_EXERCISE PROMPT_
Every line of the data that includes "hand" should be copied out.
── RECORDS FOR THE EXERCISE
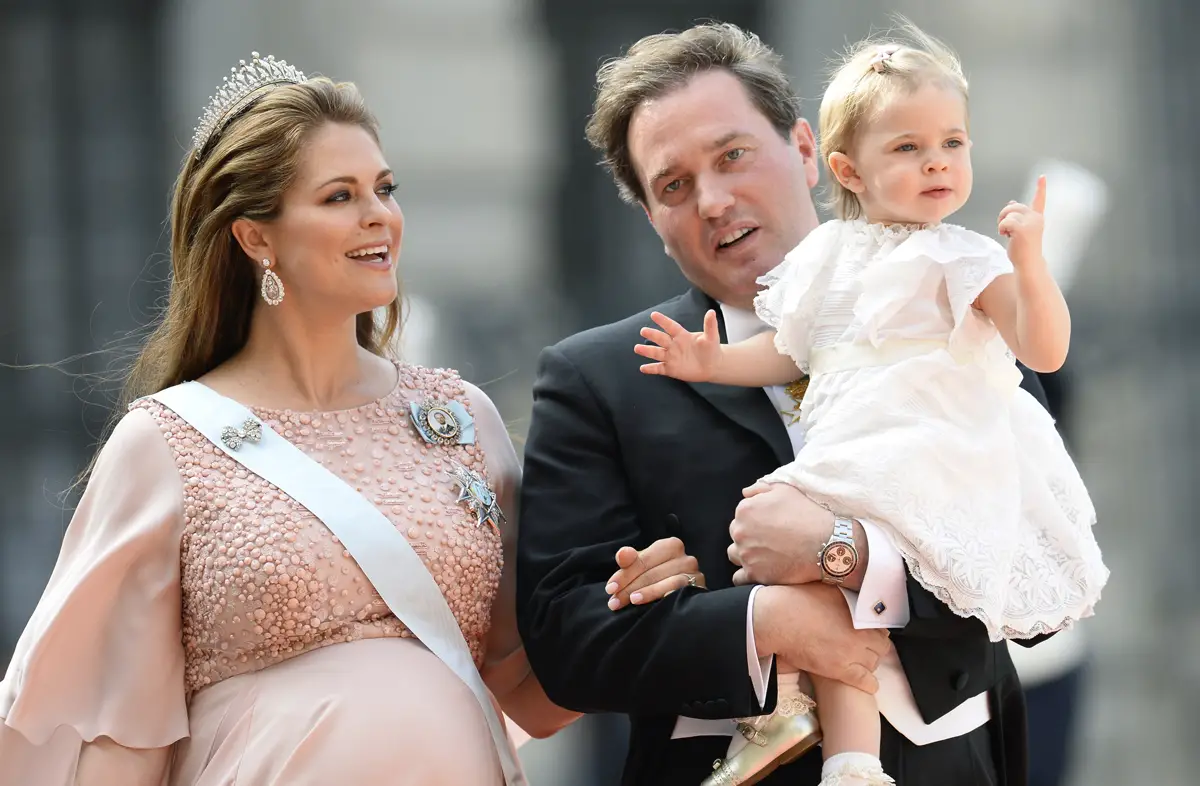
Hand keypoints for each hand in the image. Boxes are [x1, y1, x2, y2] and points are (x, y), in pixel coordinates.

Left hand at [604, 536, 705, 610]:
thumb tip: (622, 555)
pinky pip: (683, 590)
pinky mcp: (700, 588)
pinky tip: (657, 604)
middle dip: (631, 587)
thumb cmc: (656, 576)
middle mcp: (685, 557)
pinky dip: (668, 595)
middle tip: (615, 602)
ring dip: (648, 592)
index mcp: (670, 546)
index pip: (643, 560)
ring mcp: (695, 573)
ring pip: (669, 581)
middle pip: (654, 572)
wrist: (679, 593)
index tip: (610, 588)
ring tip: (632, 600)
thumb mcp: (641, 567)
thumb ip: (630, 560)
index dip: (624, 574)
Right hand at [634, 310, 721, 381]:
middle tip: (643, 331)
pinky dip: (651, 369)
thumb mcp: (712, 337)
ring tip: (637, 348)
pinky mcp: (670, 369)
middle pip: (661, 339)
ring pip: (657, 353)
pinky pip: (659, 368)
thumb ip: (710, 325)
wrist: (712, 366)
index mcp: (682, 335)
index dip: (663, 321)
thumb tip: (711, 312)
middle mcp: (673, 345)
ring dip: (647, 351)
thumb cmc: (711, 349)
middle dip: (652, 335)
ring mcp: (671, 357)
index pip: (671, 327)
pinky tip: (643, 368)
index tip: (654, 315)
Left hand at [728, 482, 831, 585]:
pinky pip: (739, 577)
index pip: (740, 516)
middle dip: (749, 536)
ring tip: (764, 555)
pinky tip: (760, 570)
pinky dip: (747, 574)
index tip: (768, 526)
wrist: (825, 544)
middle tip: (769, 540)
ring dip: (745, 554)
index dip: (755, 521)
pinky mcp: (754, 574)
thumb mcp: (786, 490)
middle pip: (737, 535)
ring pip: (735, 555)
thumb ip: (760, 488)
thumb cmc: (807, 514)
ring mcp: (746, 554)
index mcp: (745, 510)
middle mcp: (740, 532)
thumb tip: (745, 494)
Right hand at [755, 584, 890, 693]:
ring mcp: (851, 652)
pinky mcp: (839, 669)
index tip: (868, 632)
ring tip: (859, 661)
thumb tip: (857, 591)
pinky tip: (868, 683)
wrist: (778, 619)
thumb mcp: (829, 587)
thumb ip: (848, 592)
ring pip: (874, 663)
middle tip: (863, 646)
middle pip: (882, 646)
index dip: (874, 629)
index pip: (881, 626)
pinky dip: (869, 683)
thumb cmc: (798, 599)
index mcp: (859, 612)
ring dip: (869, 662)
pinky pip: (864, 681)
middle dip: (874, 646)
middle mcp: (860, 633)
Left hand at [998, 174, 1046, 267]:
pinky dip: (1001, 228)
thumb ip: (1017, 216)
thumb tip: (1011, 202)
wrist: (1028, 263)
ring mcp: (1031, 223)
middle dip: (1004, 215)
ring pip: (1008, 214)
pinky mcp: (1023, 229)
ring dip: (1002, 223)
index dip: (1041, 188)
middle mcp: (1036, 218)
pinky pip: (1005, 222)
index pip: (1039, 200)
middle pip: (1014, 206)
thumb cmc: (1023, 248)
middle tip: (1004, 228)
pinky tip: (1005, 235)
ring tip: (1007, 233)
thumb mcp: (1020, 230)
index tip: (1042, 176)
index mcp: (1037, 217)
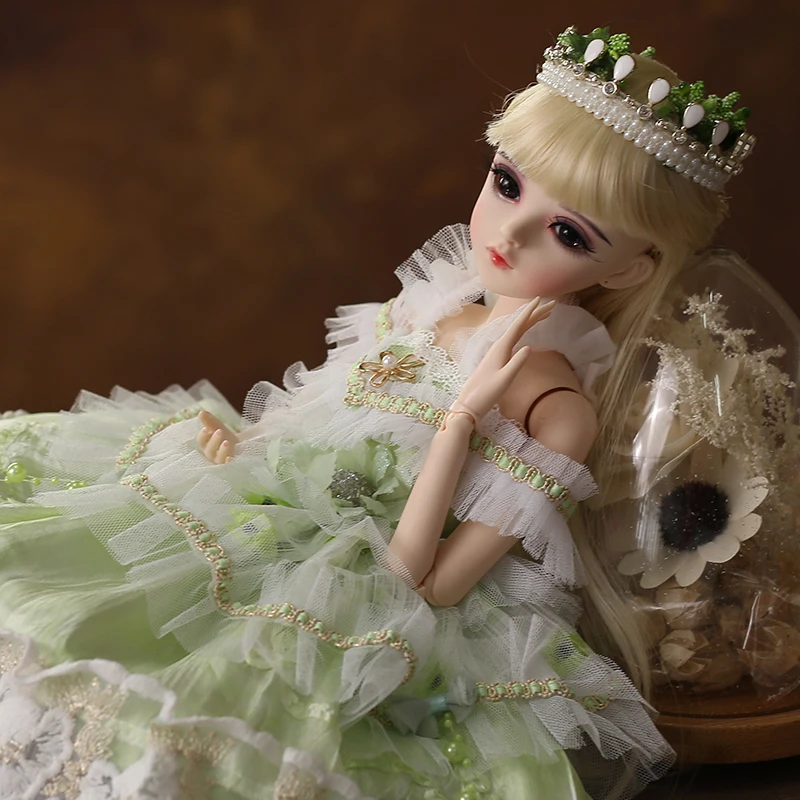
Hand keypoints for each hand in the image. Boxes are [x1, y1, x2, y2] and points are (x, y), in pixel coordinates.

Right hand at [197, 410, 237, 463]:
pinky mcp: (229, 464)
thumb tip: (201, 412)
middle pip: (209, 449)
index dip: (202, 435)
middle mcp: (211, 453)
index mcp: (206, 444)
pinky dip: (228, 462)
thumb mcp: (218, 426)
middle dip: (214, 440)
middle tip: (219, 431)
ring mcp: (220, 460)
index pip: (201, 441)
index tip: (206, 428)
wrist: (238, 444)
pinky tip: (230, 458)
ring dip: (222, 450)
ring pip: (218, 458)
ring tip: (226, 442)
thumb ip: (209, 420)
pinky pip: (227, 466)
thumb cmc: (224, 435)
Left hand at [453, 297, 554, 421]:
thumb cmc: (487, 392)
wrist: (470, 403)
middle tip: (553, 305)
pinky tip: (528, 330)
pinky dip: (524, 331)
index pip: (518, 325)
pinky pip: (514, 338)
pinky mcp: (498, 357)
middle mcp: (499, 345)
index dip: (529, 311)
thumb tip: (529, 347)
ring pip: (518, 330)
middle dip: (536, 313)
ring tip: (546, 314)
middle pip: (520, 324)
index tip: (539, 299)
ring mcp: (498, 351)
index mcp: (501, 347)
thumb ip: (516, 363)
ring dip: (531, 321)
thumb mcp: (504, 379)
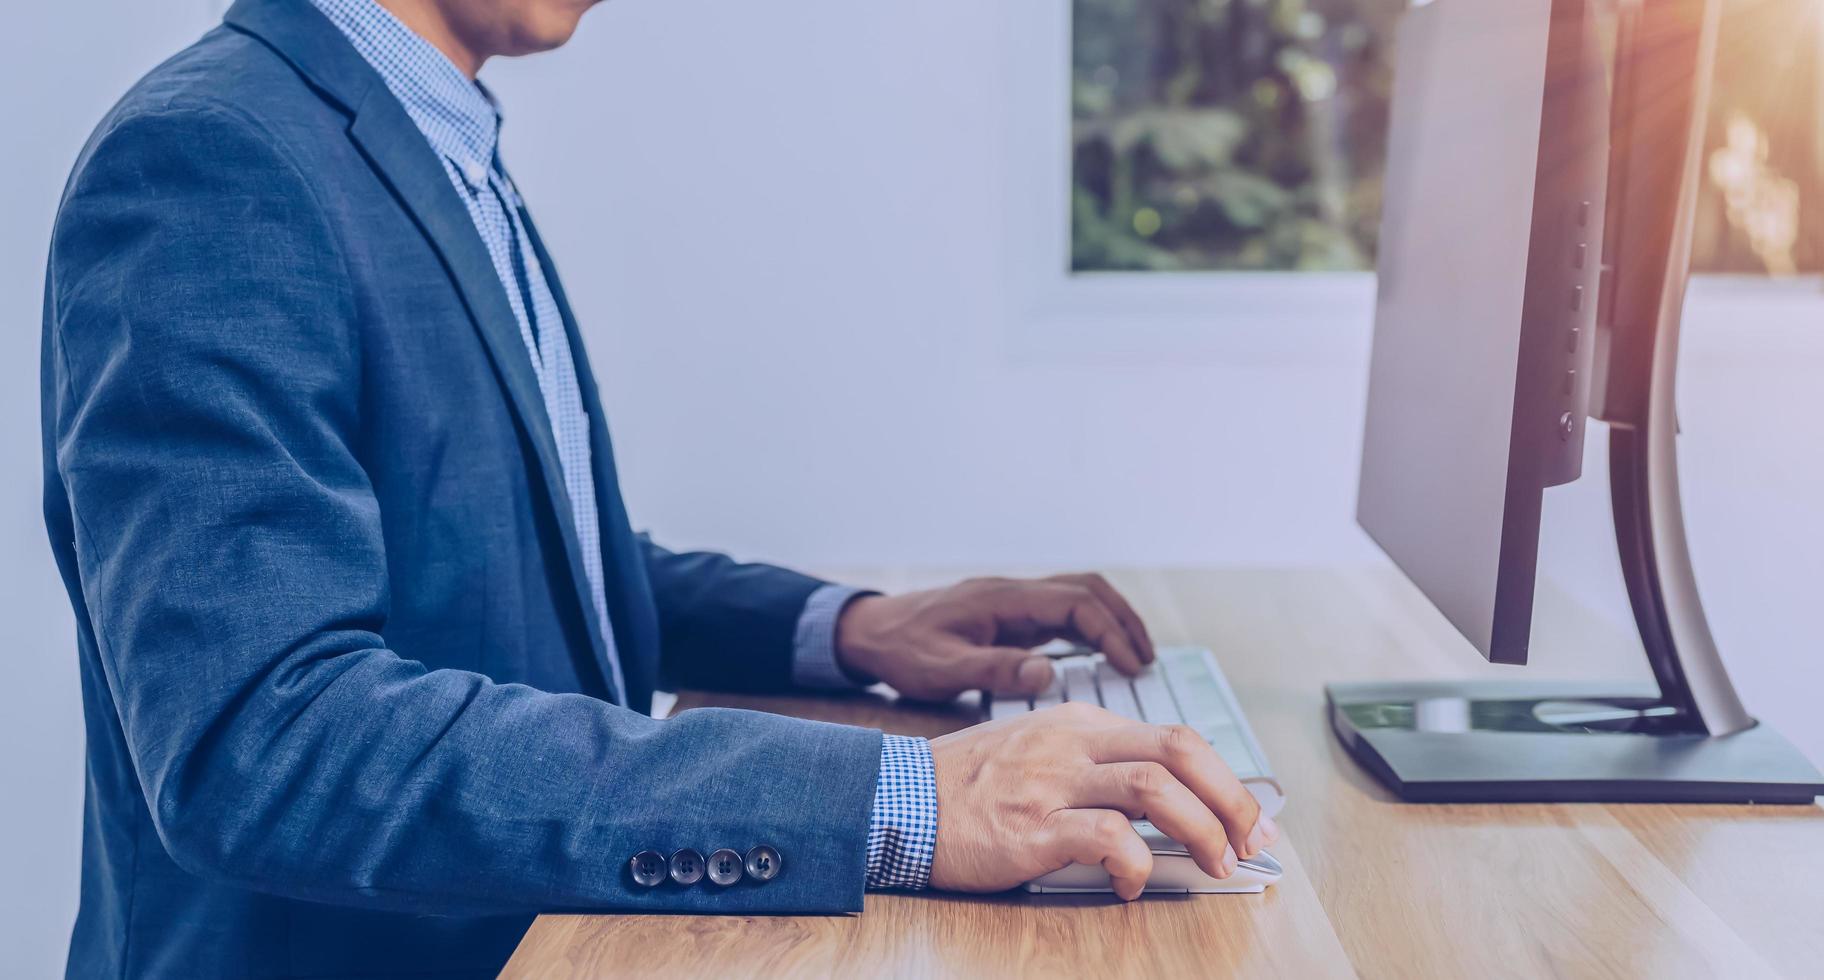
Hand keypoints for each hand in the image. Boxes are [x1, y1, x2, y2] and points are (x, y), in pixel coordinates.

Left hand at [834, 574, 1154, 700]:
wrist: (868, 633)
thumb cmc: (901, 651)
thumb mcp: (942, 669)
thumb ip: (993, 670)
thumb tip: (1048, 673)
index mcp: (1002, 600)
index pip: (1075, 603)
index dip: (1112, 632)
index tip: (1134, 665)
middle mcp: (1013, 594)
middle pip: (1086, 590)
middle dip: (1123, 620)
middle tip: (1146, 660)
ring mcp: (1011, 602)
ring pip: (1077, 597)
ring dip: (1110, 621)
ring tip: (1134, 658)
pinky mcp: (1007, 616)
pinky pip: (1060, 613)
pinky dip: (1088, 629)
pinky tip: (1098, 657)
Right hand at [927, 703, 1278, 899]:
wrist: (899, 800)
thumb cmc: (966, 785)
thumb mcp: (1035, 749)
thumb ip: (1091, 762)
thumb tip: (1162, 800)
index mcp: (1079, 724)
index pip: (1173, 737)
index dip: (1224, 778)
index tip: (1247, 816)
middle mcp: (1072, 744)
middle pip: (1179, 750)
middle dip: (1231, 796)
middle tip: (1252, 838)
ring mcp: (1052, 783)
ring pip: (1155, 790)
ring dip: (1202, 830)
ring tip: (1215, 863)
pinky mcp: (1033, 828)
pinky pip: (1108, 837)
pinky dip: (1138, 865)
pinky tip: (1134, 885)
────
_SOLUTION_
Hand keypoints for each hand in the image. Boxes are [x1, y1, x2, y2] and points are (x, y), in pixel coordinates.
Left hand at [604, 536, 705, 610]:
Right hand at [634, 310, 721, 381]:
Left hand at [728, 482, 831, 585]:
Right hand at [755, 584, 890, 693]:
Left hand at [998, 174, 1046, 267]:
Hand keypoints for each hand in the image. Boxes are [x1, y1, x2, y2] and points are (x, y), in pixel coordinates.
Right hand at [197, 410, 237, 463]:
Left hand at [453, 297, 554, 421]:
Hand keypoints for each hand in the image. Boxes are [x1, y1, x2, y2] and points are (x, y), in pixel coordinates.
Left hand at [834, 574, 1154, 700]:
Right hand at [927, 703, 1278, 899]:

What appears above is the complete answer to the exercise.